• Extracted page text data:

* * * * * * *

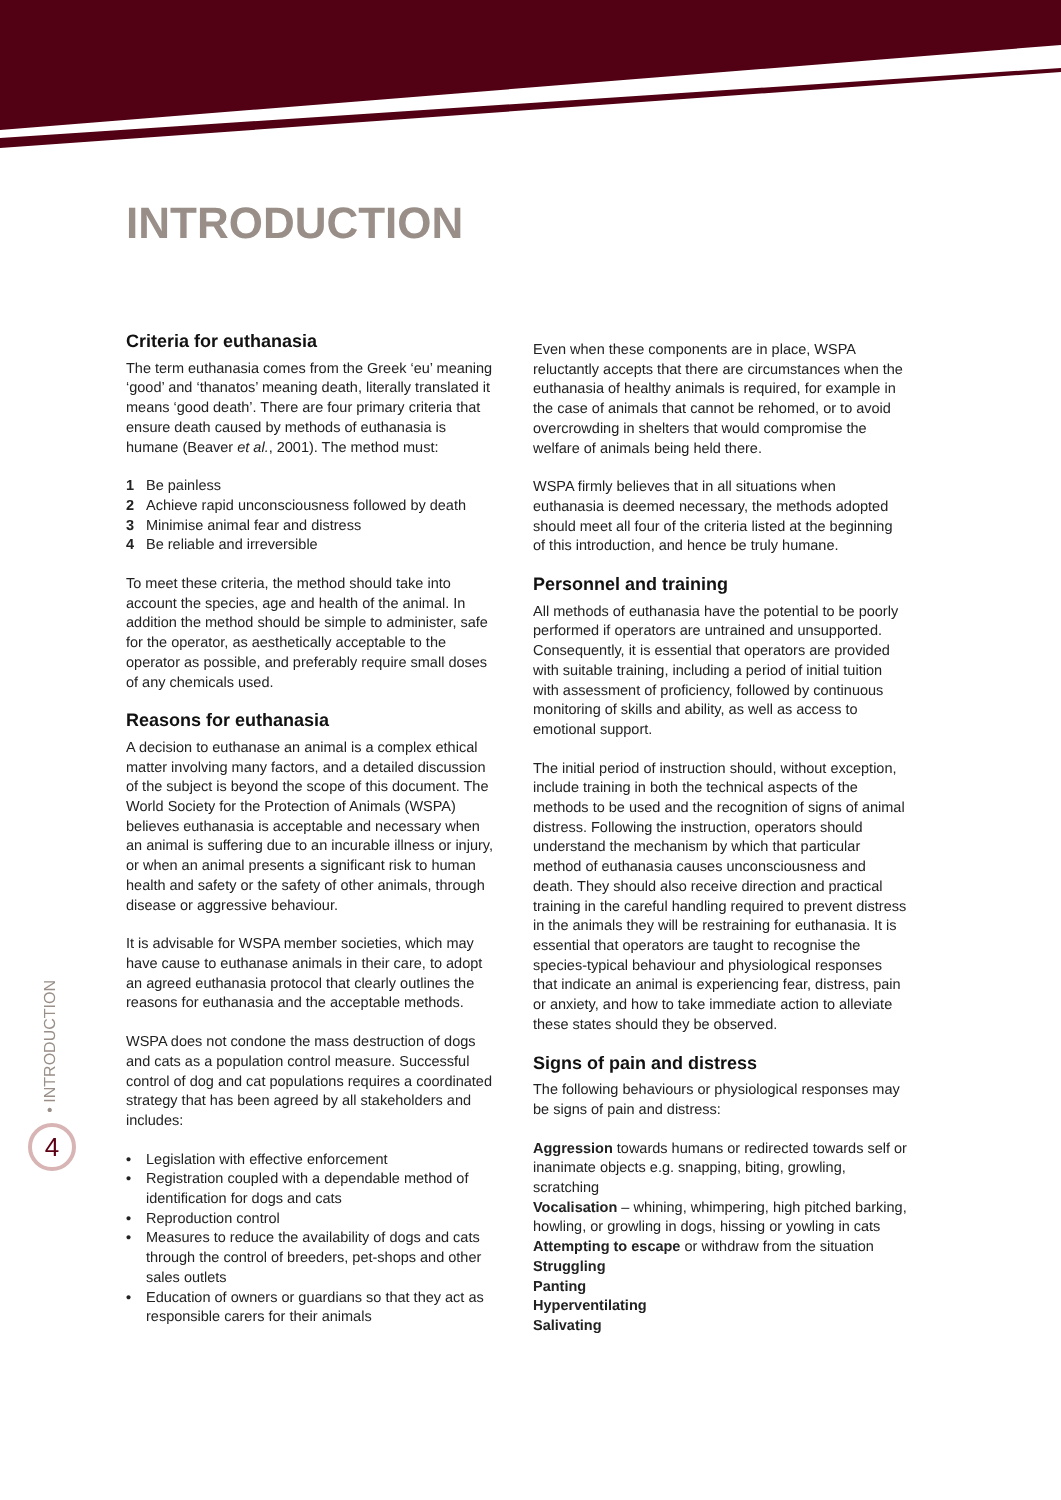INTRODUCTION
Criteria for euthanasia
The term euthanasia comes from the Greek ‘eu’ meaning ‘good’ and ‘thanatos’ meaning death, literally translated it means ‘good death’. There are four primary criteria that ensure death caused by methods of euthanasia is humane (Beaver et al., 2001). The method must:
1 Be painless
2 Achieve rapid unconsciousness followed by death
3 Minimise animal fear and distress
4 Be reliable and irreversible
To meet these criteria, the method should take into account the species, age and health of the animal. In addition the method should be simple to administer, safe for the operator, as aesthetically acceptable to the operator as possible, and preferably require small doses of any chemicals used.
Reasons for euthanasia
A decision to euthanase an animal is a complex ethical matter involving many factors, and a detailed discussion of the subject is beyond the scope of this document. The World Society for the Protection of Animals (WSPA) believes euthanasia is acceptable and necessary when an animal is suffering due to an incurable illness or injury, or when an animal presents a significant risk to human health and safety or the safety of other animals, through disease or aggressive behaviour.
It is advisable for WSPA member societies, which may have cause to euthanase animals in their care, to adopt an agreed euthanasia protocol that clearly outlines the reasons for euthanasia and the acceptable methods.
WSPA does not condone the mass destruction of dogs and cats as a population control measure. Successful control of dog and cat populations requires a coordinated strategy that has been agreed by all stakeholders and includes:
• Legislation with effective enforcement
• Registration coupled with a dependable method of identification for dogs and cats
• Reproduction control
• Measures to reduce the availability of dogs and cats through the control of breeders, pet-shops and other sales outlets
• Education of owners or guardians so that they act as responsible carers for their animals
Even when these components are in place, WSPA reluctantly accepts that there are circumstances when the euthanasia of healthy animals is required, for example in the case of animals that cannot be rehomed, or to avoid overcrowding in shelters that would compromise the welfare of animals being held there.
WSPA firmly believes that in all situations when euthanasia is deemed necessary, the methods adopted should meet all four of the criteria listed at the beginning of this introduction, and hence be truly humane.
Personnel and training
All methods of euthanasia have the potential to be poorly performed if operators are untrained and unsupported. Consequently, it is essential that operators are provided with suitable training, including a period of initial tuition with assessment of proficiency, followed by continuous monitoring of skills and ability, as well as access to emotional support.
The initial period of instruction should, without exception, include training in both the technical aspects of the methods to be used and the recognition of signs of animal distress. Following the instruction, operators should understand the mechanism by which that particular method of euthanasia causes unconsciousness and death. They should also receive direction and practical training in the careful handling required to prevent distress in the animals they will be restraining for euthanasia. It is essential that operators are taught to recognise the species-typical behaviour and physiological responses that indicate an animal is experiencing fear, distress, pain or anxiety, and how to take immediate action to alleviate these states should they be observed.
Signs of pain and distress
The following behaviours or physiological responses may be signs of pain and distress:
Aggression towards humans or redirected towards self or inanimate objects e.g. snapping, biting, growling, scratching
Vocalisation – whining, whimpering, high pitched barking, howling, or growling in dogs, hissing or yowling in cats
Attempting to escape or withdraw from the situation
Struggling
Panting
Hyperventilating
Salivating
• INTRODUCTION
4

* * * * * * *

• The problem:
The lines you return should be those above that contain the word "control", every one of them.

• Response to this exercise:
WSPA does not condone the mass destruction of dogs and cats as a population control measure. Successful control of dog and cat populations requires a coordinated strategy that has been agreed by all stakeholders and includes:
• Reproduction control
• Measures to reduce the availability of dogs and cats through the control of breeders, pet-shops and other sales outlets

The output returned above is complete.